* **EXERCISE GOAL**:
Among the entries, find the lines with the string "begin" and report them.

--- INFORMATION SUPPLIED Enclosed Below ---

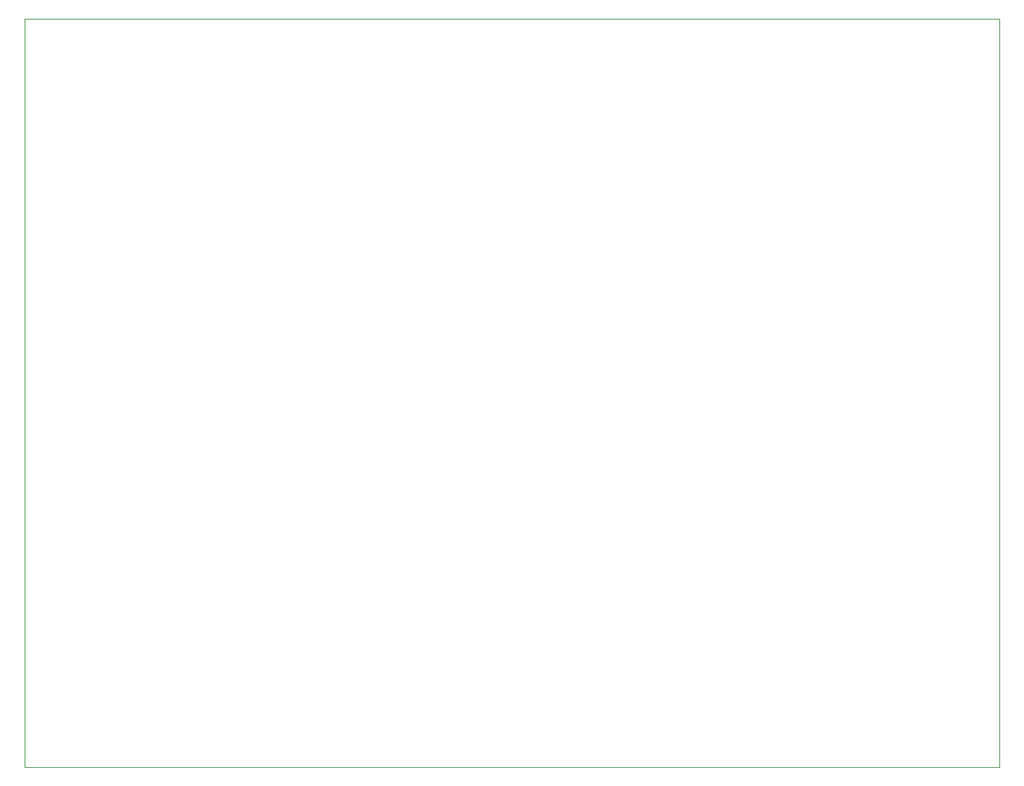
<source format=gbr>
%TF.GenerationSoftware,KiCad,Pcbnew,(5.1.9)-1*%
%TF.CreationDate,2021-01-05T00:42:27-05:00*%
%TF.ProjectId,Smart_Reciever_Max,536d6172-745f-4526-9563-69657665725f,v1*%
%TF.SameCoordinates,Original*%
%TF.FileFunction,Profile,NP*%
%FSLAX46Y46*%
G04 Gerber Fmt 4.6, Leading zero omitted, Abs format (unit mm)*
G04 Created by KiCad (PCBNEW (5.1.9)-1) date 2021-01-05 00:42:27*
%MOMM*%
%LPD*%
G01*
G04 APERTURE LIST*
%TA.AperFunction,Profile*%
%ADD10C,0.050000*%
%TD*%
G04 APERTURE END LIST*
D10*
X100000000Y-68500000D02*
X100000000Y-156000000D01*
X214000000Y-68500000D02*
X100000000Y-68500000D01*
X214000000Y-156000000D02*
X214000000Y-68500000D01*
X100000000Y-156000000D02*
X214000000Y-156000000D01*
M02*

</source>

--- End of Enclosed INFORMATION SUPPLIED ---
--- INFORMATION SUPPLIED Enclosed Below ---

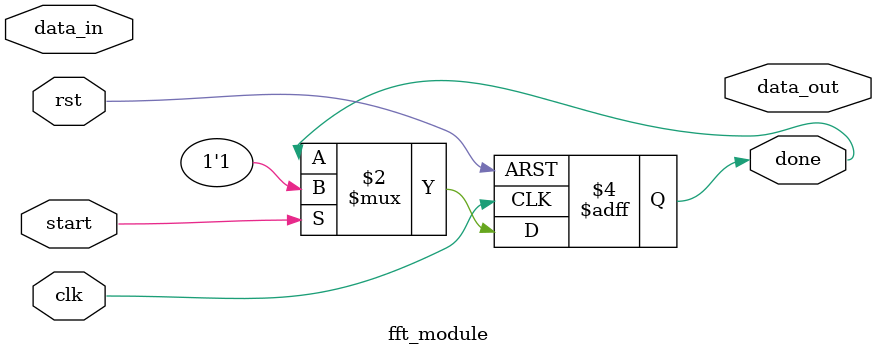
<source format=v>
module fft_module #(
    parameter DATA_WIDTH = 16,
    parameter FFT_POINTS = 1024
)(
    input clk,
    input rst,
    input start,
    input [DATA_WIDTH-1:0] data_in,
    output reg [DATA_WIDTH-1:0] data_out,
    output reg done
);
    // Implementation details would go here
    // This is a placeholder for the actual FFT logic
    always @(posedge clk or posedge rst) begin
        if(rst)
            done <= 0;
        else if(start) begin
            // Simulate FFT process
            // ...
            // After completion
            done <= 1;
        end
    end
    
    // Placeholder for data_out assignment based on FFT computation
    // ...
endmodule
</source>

--- End of Enclosed INFORMATION SUPPLIED ---
--- INFORMATION SUPPLIED Enclosed Below ---

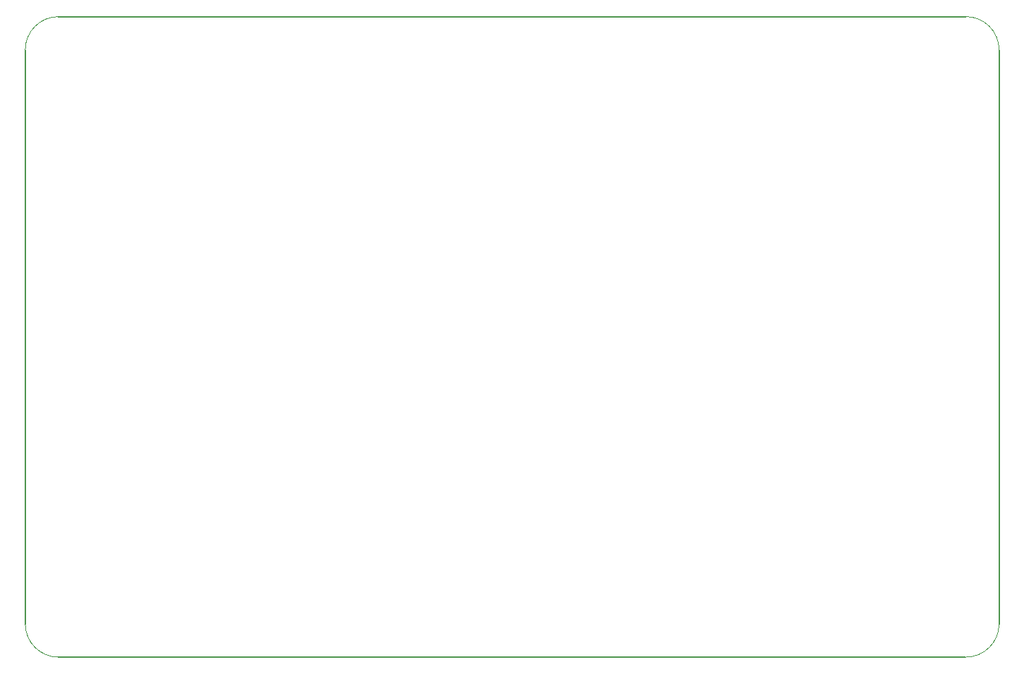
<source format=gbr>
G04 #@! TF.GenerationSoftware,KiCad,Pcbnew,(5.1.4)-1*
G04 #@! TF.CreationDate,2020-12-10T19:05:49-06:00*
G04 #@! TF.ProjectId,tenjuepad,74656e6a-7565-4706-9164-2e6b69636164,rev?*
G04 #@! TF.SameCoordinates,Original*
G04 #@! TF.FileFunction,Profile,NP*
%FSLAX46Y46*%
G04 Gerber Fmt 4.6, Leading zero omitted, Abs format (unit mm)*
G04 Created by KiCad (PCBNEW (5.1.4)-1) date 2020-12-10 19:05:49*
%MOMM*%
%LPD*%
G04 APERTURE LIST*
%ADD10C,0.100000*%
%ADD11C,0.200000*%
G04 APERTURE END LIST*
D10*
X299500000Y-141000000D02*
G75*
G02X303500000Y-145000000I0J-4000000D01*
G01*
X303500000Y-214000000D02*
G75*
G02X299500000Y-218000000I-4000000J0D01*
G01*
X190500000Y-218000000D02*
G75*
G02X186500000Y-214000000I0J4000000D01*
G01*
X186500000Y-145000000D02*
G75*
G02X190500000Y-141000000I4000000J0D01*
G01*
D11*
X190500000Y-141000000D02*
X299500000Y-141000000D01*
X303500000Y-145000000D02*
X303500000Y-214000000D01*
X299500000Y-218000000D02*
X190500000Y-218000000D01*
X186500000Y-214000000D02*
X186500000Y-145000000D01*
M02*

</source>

--- End of Enclosed INFORMATION SUPPLIED ---

* **SOLUTION FOR THIS EXERCISE**:
    always @(posedge clk or posedge rst) begin
        else if(start) begin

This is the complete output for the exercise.